--- The input ---
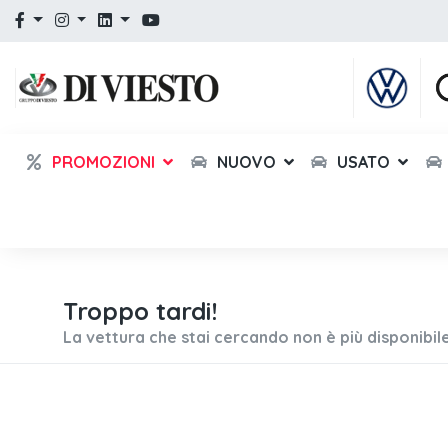
PROMOZIONI
NUOVO
USATO
Troppo tardi!
La vettura che stai cercando non è più disponibile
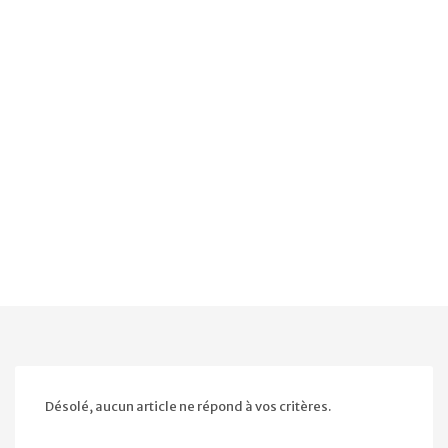
Désolé, aucun article ne répond à vos critères.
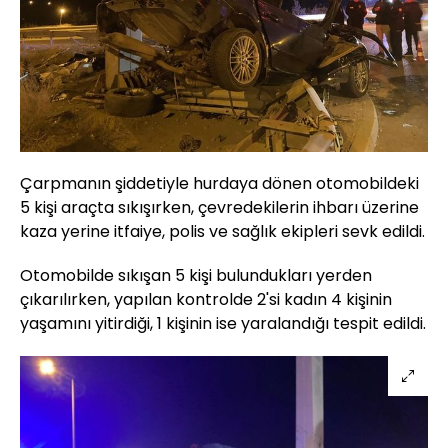
Çarpmanın şiddetiyle hurdaya dönen otomobildeki
5 kişi araçta sıkışırken, çevredekilerin ihbarı üzerine
kaza yerine itfaiye, polis ve sağlık ekipleri sevk edildi.
Otomobilde sıkışan 5 kişi bulundukları yerden
çıkarılırken, yapılan kontrolde 2'si kadın 4 kişinin
yaşamını yitirdiği, 1 kişinin ise yaralandığı tespit edildi.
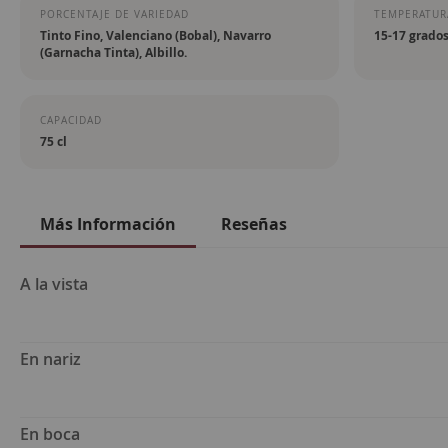
PORCENTAJE DE VARIEDAD
TEMPERATURA
Tinto Fino, Valenciano (Bobal), Navarro
15-17 grado
(Garnacha Tinta), Albillo.
CAPACIDAD
75 cl
Más Información
Reseñas
Más
A la vista
Información
En nariz
En boca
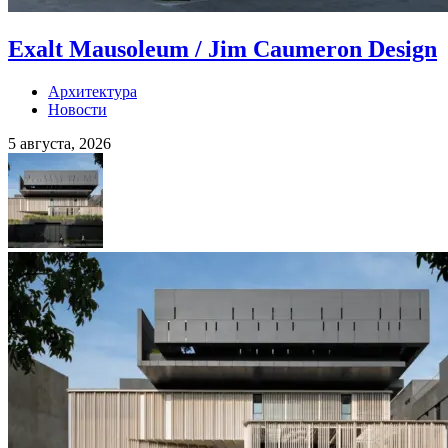
Exalt Mausoleum / Jim Caumeron Design
Архитектура
Новости
5 августа, 2026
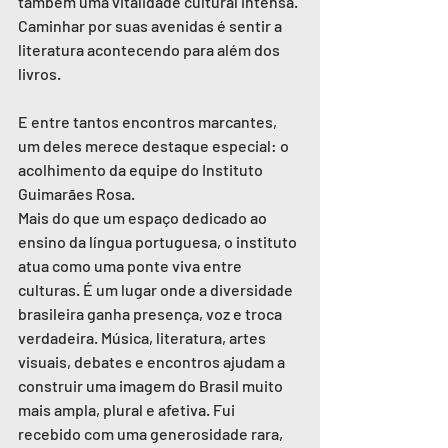
também uma vitalidade cultural intensa. 
Caminhar por suas avenidas é sentir a 
literatura acontecendo para além dos 
livros.
E entre tantos encontros marcantes, 
um deles merece destaque especial: o 
acolhimento da equipe do Instituto 
Guimarães Rosa.
Mais do que um espaço dedicado ao 
ensino da língua portuguesa, o instituto 
atua como uma ponte viva entre 
culturas. É um lugar onde a diversidade 
brasileira ganha presença, voz e troca 
verdadeira. Música, literatura, artes 
visuais, debates e encontros ajudam a 
construir uma imagem do Brasil muito 
mais ampla, plural e afetiva. Fui 
recebido com uma generosidade rara, 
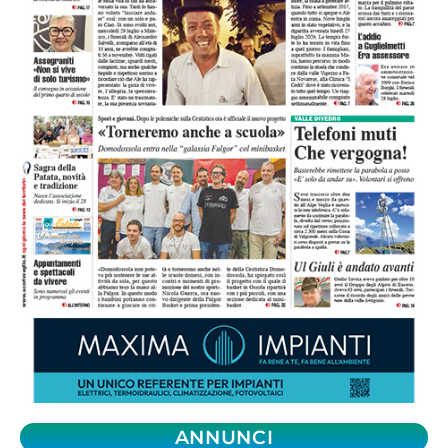
ANNUNCI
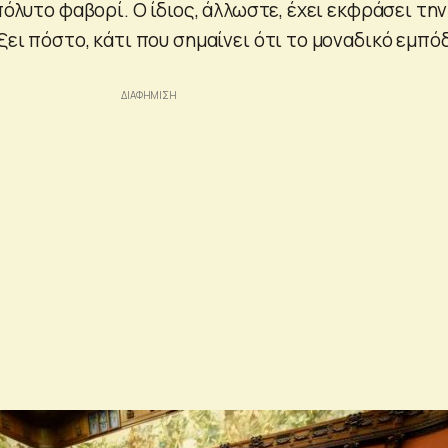
απόλυτο φαβορί. Ο ίδιος, άλλωστε, έχει εκφράσει την
ξει πόστο, κάτι που σημαίνει ότι το μοναδικό εμπό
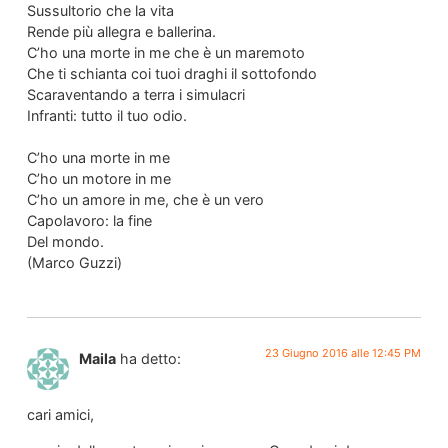
Sussultorio che la vita
Rende più allegra e ballerina.
C’ho una morte in me che è un maremoto
Che ti schianta coi tuoi draghi il sottofondo
Scaraventando a terra i simulacri
Infranti: tutto il tuo odio.
C’ho una morte in me
C’ho un motore in me
C’ho un amore in me, che è un vero
Capolavoro: la fine
Del mondo.
(Marco Guzzi)
23 Giugno 2016 alle 12:45 PM
Maila
ha detto:
cari amici,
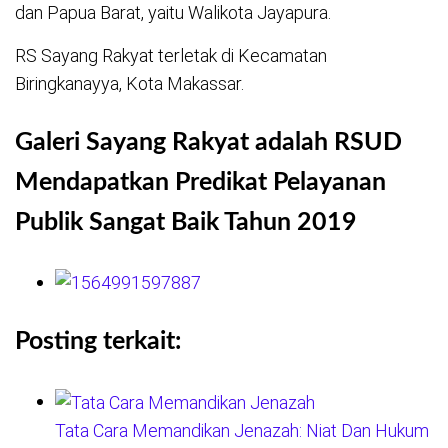
dan Papua Barat, yaitu Walikota Jayapura.
RS Sayang Rakyat terletak di Kecamatan
Biringkanayya, Kota Makassar.
Galeri Sayang Rakyat adalah RSUD
Mendapatkan Predikat Pelayanan
Publik Sangat Baik Tahun 2019
Posting terkait:
Tata Cara Memandikan Jenazah: Niat Dan Hukum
---
- [Instructions to follow]: The records are to be returned verbatim. Skip any picture they contain.

- [Result of the exercise]:
PROMOZIONI
NUOVO
USATO
Troppo tardi!
La vettura che stai cercando non è più disponibile
Désolé, aucun article ne répond à vos critères.
Çarpmanın şiddetiyle hurdaya dönen otomobildeki
5 kişi araçta sıkışırken, çevredekilerin ihbarı üzerine
kaza yerine itfaiye, polis ve sağlık ekipleri sevk edildi.
Otomobilde sıkışan 5 kişi bulundukları yerden
çıkarılırken, yapılan kontrolde 2'si kadın 4 kişinin
yaşamını yitirdiği, 1 kişinin ise yaralandığı tespit edildi.
PORCENTAJE DE VARIEDAD
TEMPERATURA
Tinto Fino, Valenciano (Bobal), Navarro
15-17 grado
(Garnacha Tinta), Albillo.
CAPACIDAD
75 cl
Más Información
Reseñas
Más
A la vista
Información
En nariz
En boca
Exalt Mausoleum / Jim Caumeron Design
Архитектура
Новости
5 августа, 2026
também uma vitalidade cultural intensa. 
Caminhar por suas avenidas é sentir a 
literatura acontecendo para além dos 
livros.
E entre tantos encontros marcantes, 
um deles merece destaque especial: o 
acolhimento da equipe do Instituto 
Guimarães Rosa.
Mais do que um espaço dedicado ao 
ensino da língua portuguesa, o instituto 
atua como uma ponte viva entre 
culturas. É um lugar onde a diversidade 
brasileira ganha presença, voz e troca 
verdadeira. Música, literatura, artes 
visuais, debates e encontros ajudam a 
construir uma imagem do Brasil muito 
mais ampla, plural e afetiva. Fui 
recebido com uma generosidade rara, 
ANNUNCI
απόλυτο φαβορί. Ο ίδιος, άλλωστε, έχει εκφράσει την
ξει πόστο, κάτι που σημαίνει ότι το μοναδικό εμπό
Sussultorio che la vita
Rende più allegra e ballerina.
C’ho una morte in me che è un maremoto
Che ti schianta coi tuoi draghi il sottofondo
Scaraventando a terra i simulacri
Infranti: tutto il tuo odio.
C’ho una morte in me
C’ho un motore in me
C’ho un amore in me, che è un vero
Capolavoro: la fine
Del mondo.
(Marco Guzzi)
23 Giugno 2016 alle 12:45 PM
Maila
ha detto:
cari amici,
dan Papua Barat, yaitu Walikota Jayapura.
RS Sayang Rakyat terletak di Kecamatan
Biringkanayya, Kota Makassar.
Galeri Sayang Rakyat adalah RSUD
Mendapatkan Predikat Pelayanan
Publik Sangat Baik Tahun 2019
Posting terkait:
Tata Cara Memandikan Jenazah: Niat Dan Hukum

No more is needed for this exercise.